# start of Page
Nobody can be an actor (suitor) and a judex (judge) at the same time is a fundamental principle of law. A court can make an exception to that to correct grave errors at its hands, suo motu, acting on itself. Judges are free citizens and they are free to do whatever is not prohibited by law is not a correct perception. The office they occupy is sacrosanct and their conduct should be exemplary. They should command respect by the quality of their judgements, erudition, their independence, fairness and impartiality. It is forbidden for a judge to seek publicity or even seeming to be so.

A judge has no jurisdiction to step into the province of the executive or legislature. Judges certainly ought to resist the temptation to be in limelight by taking up causes which may win them accolades and approbations from the common people. It would do no good to them to assume the role of activists and administrators. There is an elected government accountable to the people to do that.

It is said judges like Caesar’s wife be above suspicion. Maintaining close contact with the rich and the mighty and the powerful or even when they do not do that to allow such an impression to be created would do no good to the judges. It is said that when a judge seeks publicity it is the beginning of the erosion of the faith of the public in him.

It is certainly unbecoming of the media, NGOs, even members of the Bar to issues statements, circulars, videos and audios hailing a particular judge or a cause he seems to have identified himself with. It is the duty of every judge to restrain whomsoever they find to be indulging in flattery, even where they have indulged in such activities without the knowledge of the judge concerned. It is so because what is at stake is not the reputation of the judge alone but the very credibility of the institution of judiciary.
# end of Page
# start of Data provided
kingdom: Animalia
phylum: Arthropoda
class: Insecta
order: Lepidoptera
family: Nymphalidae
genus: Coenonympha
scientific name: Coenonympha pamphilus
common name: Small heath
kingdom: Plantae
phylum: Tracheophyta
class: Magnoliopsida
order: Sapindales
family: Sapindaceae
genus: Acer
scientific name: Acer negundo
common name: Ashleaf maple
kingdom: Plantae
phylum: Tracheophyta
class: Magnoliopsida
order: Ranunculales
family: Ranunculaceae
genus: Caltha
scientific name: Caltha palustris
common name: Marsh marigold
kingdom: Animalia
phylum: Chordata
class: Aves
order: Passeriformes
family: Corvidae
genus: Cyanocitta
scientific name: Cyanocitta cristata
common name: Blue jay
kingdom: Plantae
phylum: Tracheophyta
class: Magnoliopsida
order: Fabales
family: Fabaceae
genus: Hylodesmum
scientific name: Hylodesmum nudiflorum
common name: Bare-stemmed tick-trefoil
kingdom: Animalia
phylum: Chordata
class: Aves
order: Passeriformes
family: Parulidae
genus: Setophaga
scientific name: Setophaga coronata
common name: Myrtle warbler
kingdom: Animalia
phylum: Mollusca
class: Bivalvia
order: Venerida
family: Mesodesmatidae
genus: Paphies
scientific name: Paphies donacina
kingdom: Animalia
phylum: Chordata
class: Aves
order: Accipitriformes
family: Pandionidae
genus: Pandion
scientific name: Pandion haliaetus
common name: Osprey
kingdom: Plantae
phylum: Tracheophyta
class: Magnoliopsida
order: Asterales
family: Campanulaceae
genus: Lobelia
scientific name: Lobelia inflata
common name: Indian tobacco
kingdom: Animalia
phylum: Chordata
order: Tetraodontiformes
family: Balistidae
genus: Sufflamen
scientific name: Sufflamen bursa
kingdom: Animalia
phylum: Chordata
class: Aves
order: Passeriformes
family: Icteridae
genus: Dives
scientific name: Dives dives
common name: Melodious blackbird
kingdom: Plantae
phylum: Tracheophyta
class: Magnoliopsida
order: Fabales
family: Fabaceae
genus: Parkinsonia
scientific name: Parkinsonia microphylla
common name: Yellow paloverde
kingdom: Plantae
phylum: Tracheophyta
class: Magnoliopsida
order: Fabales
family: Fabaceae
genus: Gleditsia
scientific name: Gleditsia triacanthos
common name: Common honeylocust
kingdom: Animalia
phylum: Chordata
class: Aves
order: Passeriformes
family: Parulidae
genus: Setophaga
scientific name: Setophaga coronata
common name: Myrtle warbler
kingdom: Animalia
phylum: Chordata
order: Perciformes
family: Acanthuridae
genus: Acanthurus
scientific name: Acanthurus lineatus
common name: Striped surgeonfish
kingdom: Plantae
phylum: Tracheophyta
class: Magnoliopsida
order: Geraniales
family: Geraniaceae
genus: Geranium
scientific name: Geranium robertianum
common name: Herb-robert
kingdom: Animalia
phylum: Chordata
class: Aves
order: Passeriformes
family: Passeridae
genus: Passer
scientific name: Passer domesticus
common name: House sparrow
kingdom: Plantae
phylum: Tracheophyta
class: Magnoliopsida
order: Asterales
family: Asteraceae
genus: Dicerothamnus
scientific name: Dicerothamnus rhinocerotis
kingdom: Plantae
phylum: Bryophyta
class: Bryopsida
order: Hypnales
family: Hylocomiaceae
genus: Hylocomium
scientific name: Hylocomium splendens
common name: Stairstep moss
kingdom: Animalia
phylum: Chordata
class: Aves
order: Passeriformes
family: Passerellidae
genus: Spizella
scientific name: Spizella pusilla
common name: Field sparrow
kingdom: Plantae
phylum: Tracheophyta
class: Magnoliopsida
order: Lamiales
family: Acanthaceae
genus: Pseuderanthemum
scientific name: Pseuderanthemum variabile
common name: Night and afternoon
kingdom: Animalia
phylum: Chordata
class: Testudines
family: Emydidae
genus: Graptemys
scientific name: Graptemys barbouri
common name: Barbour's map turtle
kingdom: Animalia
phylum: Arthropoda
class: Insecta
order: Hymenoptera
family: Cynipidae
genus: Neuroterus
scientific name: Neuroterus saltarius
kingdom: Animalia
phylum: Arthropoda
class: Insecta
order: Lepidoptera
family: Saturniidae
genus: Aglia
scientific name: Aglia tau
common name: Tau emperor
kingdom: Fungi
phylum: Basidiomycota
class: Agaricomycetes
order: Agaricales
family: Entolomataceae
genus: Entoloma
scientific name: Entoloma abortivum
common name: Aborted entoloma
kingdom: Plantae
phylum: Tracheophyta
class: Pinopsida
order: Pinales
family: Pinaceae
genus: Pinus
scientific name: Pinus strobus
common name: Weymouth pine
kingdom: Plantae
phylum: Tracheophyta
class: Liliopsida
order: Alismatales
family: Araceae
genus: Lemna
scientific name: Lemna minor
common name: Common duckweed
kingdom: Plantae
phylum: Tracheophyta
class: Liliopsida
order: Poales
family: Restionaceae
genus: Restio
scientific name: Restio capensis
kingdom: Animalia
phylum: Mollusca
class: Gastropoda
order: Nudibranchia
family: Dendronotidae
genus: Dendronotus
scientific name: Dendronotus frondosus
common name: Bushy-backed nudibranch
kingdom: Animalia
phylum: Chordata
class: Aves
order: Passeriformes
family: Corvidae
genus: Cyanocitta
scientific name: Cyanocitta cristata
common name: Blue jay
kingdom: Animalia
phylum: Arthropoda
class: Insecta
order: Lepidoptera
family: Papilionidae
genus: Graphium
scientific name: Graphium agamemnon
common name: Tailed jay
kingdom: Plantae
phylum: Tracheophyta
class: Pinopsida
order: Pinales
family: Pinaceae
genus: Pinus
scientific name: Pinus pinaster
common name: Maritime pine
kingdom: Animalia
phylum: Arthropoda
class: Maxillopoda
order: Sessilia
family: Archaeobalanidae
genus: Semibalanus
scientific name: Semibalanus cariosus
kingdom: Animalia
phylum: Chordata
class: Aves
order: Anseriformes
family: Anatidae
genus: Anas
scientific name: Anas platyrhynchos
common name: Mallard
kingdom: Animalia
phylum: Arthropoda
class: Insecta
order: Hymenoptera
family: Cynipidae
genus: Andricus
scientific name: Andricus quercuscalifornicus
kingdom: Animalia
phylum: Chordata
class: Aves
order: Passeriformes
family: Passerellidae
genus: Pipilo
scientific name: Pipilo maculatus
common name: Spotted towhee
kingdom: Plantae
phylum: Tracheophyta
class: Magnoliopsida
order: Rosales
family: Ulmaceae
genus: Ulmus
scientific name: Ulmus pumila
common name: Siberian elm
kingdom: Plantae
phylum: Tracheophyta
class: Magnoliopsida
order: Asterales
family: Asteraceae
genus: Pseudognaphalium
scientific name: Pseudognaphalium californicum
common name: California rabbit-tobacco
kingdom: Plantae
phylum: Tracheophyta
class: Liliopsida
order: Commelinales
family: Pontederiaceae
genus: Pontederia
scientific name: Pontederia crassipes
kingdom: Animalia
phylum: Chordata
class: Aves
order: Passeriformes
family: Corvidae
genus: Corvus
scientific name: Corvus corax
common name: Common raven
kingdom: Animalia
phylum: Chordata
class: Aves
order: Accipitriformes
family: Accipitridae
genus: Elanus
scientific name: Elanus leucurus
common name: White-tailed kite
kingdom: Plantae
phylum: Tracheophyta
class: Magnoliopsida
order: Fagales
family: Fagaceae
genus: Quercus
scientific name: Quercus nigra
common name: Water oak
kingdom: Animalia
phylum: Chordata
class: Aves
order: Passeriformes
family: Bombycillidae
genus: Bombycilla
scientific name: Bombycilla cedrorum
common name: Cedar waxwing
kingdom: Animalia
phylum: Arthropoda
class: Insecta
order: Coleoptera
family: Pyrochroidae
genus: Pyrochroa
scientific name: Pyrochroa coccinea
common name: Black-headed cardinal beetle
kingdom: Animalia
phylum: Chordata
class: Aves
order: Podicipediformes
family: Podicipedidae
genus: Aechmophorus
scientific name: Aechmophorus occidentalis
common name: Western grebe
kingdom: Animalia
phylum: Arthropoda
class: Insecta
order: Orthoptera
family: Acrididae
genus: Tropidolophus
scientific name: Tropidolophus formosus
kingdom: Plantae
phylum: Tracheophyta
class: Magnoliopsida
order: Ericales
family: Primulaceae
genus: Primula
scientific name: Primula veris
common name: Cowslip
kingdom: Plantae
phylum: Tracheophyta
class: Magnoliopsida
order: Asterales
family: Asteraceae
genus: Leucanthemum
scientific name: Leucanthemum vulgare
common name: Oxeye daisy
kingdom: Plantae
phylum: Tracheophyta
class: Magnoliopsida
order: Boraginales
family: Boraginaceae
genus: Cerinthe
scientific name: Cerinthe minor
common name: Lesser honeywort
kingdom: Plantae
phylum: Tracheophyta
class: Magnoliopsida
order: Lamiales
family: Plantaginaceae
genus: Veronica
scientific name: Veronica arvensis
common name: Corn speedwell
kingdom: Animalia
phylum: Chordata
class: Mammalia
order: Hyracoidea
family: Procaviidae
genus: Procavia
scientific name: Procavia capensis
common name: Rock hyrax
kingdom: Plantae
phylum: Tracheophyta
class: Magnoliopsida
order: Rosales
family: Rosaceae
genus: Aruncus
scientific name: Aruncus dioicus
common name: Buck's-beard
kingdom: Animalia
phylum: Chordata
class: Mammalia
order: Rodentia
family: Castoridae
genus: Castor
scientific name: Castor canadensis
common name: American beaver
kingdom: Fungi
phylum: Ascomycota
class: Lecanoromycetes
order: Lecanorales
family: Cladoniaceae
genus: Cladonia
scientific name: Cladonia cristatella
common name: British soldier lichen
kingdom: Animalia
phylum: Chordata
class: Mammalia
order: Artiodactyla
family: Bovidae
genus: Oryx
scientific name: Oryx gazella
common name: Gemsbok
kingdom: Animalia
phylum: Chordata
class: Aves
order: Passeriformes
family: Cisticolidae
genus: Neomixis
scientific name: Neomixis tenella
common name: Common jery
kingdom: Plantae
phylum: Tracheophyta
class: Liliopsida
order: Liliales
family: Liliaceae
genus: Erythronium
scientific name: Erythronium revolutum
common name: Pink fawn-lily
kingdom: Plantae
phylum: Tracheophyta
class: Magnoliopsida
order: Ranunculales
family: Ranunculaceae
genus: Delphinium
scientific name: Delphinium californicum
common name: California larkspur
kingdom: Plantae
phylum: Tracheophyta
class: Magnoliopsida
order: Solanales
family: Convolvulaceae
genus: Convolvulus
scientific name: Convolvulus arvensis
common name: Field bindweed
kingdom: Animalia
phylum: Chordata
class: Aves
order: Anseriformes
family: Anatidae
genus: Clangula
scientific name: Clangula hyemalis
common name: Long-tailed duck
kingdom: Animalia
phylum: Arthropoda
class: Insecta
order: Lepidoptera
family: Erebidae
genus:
# end of Data provided
--- Problem set ---
1/ According to the passage on judicial conduct, what qualities of judges should command respect?
2/ Repeat the passage on judicial conduct from "It is certainly" to "institution of judiciary.".
3/ Using the passage on judicial conduct, explain why every judge has a duty to restrain anyone indulging in flattery of them.
The lines after the passage were taken from a different source.

--- Final answers ---
1/ The quality of their judgements, their erudition, their independence, fairness and impartiality.

2/
It is certainly unbecoming of the media, NGOs, even members of the Bar to issues statements, circulars, videos and audios hailing a particular judge or a cause he seems to have identified himself with. It is the duty of every judge to restrain whomsoever they find to be indulging in flattery, even where they have indulged in such activities without the knowledge of the judge concerned. It is so because what is at stake is not the reputation of the judge alone but the very credibility of the institution of judiciary.

3/ What is at stake is not the judge's reputation alone. The very credibility of the institution of the judiciary is also at stake. For this reason the duty applies even when the flattery happened without the judge's knowledge.